Vassar Helps Bring Holiday Joy to Children of Migrant Farmworkers
For more than three decades, members of the Vassar community have helped to ensure that children of local migrant farmworkers have gifts to open on Christmas. The annual Toy Drive for Rural & Migrant Ministry is organized by the staff of the Office of Community-Engaged Learning (OCEL), but the donations come from students, faculty, administrators, and staff throughout the campus.
“We’ve had a lot of support getting the word out,” said OCEL administrative assistant Amanda Goodman, who led this year’s effort. Goodman said staff and parents at the Wimpfheimer Nursery School and Infant Toddler Center collected numerous donations after the children decorated drop-off boxes for the gifts. Nicole Scalessa, Head of Digital Scholarship and Technology Services, also created a drop-off box at Thompson Library and publicized the toy drive on Facebook, Goodman said.

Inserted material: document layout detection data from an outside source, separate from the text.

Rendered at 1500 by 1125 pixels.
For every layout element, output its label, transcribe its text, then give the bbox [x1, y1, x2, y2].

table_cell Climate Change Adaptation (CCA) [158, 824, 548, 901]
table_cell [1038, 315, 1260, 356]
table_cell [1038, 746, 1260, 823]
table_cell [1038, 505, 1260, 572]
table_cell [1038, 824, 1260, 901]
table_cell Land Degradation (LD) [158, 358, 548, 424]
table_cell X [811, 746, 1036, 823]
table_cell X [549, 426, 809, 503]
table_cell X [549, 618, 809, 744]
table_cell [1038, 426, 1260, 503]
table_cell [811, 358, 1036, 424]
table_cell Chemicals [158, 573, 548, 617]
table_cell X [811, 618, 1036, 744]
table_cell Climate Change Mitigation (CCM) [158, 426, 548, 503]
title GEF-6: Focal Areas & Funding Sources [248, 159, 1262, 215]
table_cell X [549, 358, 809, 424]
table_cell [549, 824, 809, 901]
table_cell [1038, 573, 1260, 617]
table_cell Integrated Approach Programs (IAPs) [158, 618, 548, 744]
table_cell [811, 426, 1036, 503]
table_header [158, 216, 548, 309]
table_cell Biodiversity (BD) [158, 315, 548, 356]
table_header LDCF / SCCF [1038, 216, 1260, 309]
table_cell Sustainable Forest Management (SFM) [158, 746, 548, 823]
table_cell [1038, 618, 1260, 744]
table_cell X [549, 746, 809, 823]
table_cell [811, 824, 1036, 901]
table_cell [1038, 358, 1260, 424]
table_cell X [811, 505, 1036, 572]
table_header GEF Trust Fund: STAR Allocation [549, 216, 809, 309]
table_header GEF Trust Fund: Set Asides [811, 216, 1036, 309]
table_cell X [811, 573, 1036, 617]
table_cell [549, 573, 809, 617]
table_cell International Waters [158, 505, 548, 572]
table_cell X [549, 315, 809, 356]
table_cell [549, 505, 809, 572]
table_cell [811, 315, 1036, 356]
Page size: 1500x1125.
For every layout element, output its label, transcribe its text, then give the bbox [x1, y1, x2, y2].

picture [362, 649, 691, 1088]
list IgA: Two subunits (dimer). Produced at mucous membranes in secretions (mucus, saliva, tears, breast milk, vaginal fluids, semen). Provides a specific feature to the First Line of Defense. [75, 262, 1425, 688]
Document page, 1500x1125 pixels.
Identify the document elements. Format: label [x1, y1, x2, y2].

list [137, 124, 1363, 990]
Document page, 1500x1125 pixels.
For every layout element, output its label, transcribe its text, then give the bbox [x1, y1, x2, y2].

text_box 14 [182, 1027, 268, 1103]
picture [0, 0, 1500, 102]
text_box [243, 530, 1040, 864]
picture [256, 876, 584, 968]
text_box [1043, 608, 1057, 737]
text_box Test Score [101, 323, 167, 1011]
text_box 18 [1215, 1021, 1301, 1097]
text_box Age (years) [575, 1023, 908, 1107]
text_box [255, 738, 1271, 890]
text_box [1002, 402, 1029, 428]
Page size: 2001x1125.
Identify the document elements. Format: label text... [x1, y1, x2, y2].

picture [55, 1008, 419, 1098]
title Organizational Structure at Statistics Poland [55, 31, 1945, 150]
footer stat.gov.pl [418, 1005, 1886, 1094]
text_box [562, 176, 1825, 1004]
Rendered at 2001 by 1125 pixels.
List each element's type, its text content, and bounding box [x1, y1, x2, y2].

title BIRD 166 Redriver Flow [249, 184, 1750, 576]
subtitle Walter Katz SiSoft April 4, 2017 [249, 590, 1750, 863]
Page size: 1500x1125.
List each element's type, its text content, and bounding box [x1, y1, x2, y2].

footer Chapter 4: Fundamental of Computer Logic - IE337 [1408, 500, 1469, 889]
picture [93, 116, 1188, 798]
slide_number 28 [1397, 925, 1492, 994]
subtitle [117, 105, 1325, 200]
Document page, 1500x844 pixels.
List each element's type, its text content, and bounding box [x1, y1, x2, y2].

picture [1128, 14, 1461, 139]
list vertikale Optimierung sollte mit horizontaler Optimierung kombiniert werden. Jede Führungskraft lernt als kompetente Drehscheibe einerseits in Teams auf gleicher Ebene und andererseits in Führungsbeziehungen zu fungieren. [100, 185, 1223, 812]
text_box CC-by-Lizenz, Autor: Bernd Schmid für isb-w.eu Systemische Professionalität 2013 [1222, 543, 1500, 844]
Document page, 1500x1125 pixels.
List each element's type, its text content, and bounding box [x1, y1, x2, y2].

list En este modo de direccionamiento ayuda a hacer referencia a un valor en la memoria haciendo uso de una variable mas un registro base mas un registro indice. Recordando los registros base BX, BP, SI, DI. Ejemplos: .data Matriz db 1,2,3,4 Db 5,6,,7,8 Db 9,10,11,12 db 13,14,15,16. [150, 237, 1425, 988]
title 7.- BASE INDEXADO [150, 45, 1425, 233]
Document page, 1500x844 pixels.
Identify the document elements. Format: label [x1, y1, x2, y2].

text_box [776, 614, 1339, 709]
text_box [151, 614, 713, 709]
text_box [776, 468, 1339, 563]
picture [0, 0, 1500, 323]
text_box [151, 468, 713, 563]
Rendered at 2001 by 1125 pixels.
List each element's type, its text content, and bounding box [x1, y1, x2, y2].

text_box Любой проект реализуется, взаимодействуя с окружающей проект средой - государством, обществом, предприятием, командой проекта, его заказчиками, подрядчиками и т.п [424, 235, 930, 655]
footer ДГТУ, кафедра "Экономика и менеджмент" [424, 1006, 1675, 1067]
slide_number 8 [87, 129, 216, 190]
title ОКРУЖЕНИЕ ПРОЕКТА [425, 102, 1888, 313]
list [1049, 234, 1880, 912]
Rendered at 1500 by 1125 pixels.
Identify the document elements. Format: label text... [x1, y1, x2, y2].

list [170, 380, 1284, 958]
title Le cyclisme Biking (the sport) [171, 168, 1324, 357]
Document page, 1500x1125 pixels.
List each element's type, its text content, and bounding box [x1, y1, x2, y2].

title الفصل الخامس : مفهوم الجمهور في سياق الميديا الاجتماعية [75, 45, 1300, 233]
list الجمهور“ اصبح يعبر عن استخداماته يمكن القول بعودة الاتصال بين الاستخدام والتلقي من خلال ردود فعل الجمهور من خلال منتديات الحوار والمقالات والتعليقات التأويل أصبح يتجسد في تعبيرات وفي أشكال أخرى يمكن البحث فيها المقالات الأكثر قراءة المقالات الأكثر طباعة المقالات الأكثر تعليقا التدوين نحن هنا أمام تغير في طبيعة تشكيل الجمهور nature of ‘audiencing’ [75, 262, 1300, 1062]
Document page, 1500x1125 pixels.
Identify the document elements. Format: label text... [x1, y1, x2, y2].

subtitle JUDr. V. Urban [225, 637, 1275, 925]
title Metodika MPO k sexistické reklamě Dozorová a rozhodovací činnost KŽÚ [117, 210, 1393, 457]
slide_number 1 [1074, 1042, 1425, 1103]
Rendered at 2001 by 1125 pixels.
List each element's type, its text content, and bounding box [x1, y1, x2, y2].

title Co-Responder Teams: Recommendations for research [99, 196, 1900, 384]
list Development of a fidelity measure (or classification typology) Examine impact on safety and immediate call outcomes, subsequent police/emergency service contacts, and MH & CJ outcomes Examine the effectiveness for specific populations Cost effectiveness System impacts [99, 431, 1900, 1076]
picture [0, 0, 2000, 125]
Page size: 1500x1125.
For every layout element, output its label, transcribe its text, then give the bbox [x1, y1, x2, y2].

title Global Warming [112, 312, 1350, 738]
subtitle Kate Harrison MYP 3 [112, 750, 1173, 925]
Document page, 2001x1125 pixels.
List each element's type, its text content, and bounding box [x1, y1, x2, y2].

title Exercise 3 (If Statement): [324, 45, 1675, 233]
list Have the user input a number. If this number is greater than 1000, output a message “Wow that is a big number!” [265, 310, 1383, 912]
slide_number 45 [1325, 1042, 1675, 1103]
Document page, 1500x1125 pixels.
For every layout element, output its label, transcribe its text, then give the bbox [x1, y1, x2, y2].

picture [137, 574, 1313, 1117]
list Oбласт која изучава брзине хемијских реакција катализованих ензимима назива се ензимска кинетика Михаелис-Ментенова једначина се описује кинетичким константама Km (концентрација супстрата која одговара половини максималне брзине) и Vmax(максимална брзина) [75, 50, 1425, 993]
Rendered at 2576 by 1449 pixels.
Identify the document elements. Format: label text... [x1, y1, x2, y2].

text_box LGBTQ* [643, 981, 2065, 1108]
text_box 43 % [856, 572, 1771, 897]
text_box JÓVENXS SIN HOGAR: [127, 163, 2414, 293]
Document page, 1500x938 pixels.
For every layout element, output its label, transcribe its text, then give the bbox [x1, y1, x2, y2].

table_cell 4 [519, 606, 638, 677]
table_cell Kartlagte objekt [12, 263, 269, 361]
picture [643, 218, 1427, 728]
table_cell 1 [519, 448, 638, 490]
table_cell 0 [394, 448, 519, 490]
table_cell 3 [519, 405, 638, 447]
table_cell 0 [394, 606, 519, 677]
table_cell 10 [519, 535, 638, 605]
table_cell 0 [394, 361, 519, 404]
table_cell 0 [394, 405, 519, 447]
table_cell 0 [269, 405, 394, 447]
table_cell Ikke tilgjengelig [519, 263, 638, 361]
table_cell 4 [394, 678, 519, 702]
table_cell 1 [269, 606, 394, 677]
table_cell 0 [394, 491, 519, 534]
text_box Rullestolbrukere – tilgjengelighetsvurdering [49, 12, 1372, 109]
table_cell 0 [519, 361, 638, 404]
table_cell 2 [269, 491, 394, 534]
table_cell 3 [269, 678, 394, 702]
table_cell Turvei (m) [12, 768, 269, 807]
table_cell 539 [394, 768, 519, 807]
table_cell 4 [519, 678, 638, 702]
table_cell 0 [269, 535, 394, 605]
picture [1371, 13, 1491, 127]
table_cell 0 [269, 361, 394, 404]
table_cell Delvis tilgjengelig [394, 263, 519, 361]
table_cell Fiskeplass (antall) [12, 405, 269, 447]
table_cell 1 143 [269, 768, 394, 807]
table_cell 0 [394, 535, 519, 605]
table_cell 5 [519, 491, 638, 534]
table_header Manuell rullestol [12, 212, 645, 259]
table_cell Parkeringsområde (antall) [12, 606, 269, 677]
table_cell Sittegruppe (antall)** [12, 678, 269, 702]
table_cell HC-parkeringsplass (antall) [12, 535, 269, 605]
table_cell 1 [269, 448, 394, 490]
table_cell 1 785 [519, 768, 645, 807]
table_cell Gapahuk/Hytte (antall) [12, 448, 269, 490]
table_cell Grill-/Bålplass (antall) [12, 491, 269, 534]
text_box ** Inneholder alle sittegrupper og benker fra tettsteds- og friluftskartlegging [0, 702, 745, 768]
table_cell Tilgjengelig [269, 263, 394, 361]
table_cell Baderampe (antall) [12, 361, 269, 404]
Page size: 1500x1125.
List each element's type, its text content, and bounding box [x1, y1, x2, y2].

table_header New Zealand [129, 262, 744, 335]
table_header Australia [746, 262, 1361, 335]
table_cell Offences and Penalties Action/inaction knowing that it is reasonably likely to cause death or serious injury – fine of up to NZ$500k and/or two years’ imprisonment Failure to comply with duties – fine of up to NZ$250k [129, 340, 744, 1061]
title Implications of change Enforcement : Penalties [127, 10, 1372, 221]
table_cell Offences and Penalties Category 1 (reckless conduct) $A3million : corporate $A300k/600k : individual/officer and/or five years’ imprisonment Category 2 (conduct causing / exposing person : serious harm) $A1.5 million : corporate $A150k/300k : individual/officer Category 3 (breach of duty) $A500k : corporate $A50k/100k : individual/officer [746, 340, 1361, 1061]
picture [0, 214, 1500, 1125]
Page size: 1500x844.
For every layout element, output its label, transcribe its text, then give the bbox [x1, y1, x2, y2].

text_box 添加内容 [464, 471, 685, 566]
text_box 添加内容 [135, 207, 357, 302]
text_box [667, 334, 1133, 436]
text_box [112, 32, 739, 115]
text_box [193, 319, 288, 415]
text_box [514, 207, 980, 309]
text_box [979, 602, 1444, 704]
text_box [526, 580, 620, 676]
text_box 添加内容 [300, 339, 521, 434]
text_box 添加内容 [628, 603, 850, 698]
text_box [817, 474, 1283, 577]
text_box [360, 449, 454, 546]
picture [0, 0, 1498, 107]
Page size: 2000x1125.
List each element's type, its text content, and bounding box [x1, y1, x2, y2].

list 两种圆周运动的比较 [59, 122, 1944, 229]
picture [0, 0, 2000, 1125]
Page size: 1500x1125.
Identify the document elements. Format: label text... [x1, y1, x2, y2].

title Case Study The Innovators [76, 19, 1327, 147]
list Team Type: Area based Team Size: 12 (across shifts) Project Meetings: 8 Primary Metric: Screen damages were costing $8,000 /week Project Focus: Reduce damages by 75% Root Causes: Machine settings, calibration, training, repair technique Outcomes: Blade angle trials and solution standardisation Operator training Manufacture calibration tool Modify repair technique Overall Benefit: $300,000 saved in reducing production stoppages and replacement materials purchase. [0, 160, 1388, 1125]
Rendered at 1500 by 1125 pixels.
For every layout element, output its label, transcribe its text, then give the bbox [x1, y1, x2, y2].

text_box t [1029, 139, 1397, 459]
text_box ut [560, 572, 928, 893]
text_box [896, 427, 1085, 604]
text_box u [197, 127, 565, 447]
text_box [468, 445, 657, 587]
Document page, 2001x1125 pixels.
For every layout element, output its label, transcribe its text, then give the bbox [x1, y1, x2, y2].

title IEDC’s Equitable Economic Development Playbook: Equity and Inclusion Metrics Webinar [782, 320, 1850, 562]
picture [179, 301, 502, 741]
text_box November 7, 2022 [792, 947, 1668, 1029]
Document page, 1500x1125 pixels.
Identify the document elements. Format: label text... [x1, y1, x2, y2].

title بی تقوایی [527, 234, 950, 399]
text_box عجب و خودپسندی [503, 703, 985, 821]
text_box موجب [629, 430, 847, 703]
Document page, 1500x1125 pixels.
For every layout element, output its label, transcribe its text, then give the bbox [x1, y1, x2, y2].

The toys, books, gift cards, and other items that were collected at the OCEL office were picked up on Friday by Ruth Faircloth, Program Director at Rural & Migrant Ministry, a statewide nonprofit organization that provides services to migrant families throughout the Hudson Valley.
Faircloth said she was grateful to the dozens of people in the Vassar community who make sure the toy drive is a success. “I was the child of migrant workers myself, so I know what it means to these children,” she said. “What Vassar does for us every year means an awful lot to all of us at Rural & Migrant Ministry.”